Problem to solve:
The lines below starting at the line containing "CT including the spine, one axial slice." and ending at the line containing "- L4 vertebra: (227, 237, 278, 305)" are to be repeated exactly, with both ends kept and nothing else added.

Collected data:
+ + + + + + +
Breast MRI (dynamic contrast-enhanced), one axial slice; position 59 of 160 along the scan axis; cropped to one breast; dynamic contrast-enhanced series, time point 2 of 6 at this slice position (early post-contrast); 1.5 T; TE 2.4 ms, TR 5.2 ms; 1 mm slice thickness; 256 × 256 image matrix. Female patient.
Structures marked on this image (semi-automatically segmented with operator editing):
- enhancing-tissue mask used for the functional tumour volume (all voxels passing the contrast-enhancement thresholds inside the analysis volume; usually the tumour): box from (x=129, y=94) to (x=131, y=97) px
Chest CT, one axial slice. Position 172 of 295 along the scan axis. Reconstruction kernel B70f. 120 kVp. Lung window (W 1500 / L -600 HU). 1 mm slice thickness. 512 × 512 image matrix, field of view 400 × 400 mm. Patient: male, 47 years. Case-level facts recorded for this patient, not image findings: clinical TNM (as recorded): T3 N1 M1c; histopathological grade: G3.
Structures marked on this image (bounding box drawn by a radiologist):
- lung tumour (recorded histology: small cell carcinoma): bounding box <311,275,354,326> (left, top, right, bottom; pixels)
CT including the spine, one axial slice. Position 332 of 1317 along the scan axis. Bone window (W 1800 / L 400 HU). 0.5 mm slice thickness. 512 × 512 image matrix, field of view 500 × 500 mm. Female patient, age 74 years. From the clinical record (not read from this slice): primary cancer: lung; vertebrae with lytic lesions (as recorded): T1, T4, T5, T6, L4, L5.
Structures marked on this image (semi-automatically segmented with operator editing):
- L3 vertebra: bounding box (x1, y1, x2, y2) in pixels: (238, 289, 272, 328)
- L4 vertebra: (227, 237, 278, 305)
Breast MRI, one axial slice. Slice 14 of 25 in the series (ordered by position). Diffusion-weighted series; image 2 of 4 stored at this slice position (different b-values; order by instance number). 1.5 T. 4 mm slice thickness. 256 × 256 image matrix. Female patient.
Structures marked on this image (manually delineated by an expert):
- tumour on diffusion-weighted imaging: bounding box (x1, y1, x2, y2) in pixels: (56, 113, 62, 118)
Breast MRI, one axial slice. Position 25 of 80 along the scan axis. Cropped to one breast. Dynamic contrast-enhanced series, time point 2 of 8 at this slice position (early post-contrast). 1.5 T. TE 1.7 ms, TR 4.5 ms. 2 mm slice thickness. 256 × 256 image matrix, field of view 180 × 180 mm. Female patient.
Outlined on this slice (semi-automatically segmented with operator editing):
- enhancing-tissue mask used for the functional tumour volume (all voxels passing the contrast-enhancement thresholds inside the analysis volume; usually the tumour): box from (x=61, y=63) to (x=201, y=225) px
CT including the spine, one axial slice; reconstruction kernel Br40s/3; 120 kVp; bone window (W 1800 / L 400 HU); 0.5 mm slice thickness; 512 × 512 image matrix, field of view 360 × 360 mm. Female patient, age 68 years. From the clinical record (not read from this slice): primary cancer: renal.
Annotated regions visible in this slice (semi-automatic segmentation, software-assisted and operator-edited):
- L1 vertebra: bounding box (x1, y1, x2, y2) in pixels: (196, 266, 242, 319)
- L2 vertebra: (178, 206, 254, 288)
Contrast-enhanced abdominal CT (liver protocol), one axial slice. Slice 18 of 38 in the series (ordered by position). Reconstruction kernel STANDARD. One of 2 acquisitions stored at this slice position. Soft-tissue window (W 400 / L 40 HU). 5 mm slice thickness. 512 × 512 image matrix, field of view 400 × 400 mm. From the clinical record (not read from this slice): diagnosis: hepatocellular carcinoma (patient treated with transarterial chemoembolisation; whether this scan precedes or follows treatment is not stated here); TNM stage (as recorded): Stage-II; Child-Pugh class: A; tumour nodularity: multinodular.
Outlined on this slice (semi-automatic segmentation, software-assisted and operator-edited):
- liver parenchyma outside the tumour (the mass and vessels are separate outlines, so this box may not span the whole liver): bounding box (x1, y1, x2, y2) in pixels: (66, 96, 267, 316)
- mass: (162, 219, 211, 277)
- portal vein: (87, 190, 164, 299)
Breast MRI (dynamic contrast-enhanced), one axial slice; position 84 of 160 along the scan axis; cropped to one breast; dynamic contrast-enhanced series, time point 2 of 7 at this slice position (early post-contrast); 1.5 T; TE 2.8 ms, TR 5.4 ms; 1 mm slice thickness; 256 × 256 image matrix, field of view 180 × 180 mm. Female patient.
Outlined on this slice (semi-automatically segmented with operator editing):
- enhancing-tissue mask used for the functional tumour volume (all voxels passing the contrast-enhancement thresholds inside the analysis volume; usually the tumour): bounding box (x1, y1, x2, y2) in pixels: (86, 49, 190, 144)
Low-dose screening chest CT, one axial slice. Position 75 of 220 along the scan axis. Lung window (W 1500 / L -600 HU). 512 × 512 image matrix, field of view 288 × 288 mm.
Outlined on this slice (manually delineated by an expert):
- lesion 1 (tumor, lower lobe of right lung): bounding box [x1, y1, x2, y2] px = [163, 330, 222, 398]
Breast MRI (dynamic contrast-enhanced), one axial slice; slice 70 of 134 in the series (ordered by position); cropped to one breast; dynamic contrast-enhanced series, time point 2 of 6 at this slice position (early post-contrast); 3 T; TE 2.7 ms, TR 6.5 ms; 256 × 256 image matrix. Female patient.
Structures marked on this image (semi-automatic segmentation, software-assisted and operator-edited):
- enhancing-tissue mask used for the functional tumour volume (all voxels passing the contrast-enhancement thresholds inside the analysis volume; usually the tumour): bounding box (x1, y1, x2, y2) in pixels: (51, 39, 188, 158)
+ + + + + + +
Output below:
CT including the spine, one axial slice. Position 332 of 1317 along the scan axis. Bone window (W 1800 / L 400 HU). 0.5 mm slice thickness. 512 × 512 image matrix, field of view 500 × 500 mm. Female patient, age 74 years. From the clinical record (not read from this slice): primary cancer: lung; vertebrae with lytic lesions (as recorded): T1, T4, T5, T6, L4, L5.
Structures marked on this image (semi-automatically segmented with operator editing):
- L3 vertebra: bounding box (x1, y1, x2, y2) in pixels: (238, 289, 272, 328)
- L4 vertebra: (227, 237, 278, 305)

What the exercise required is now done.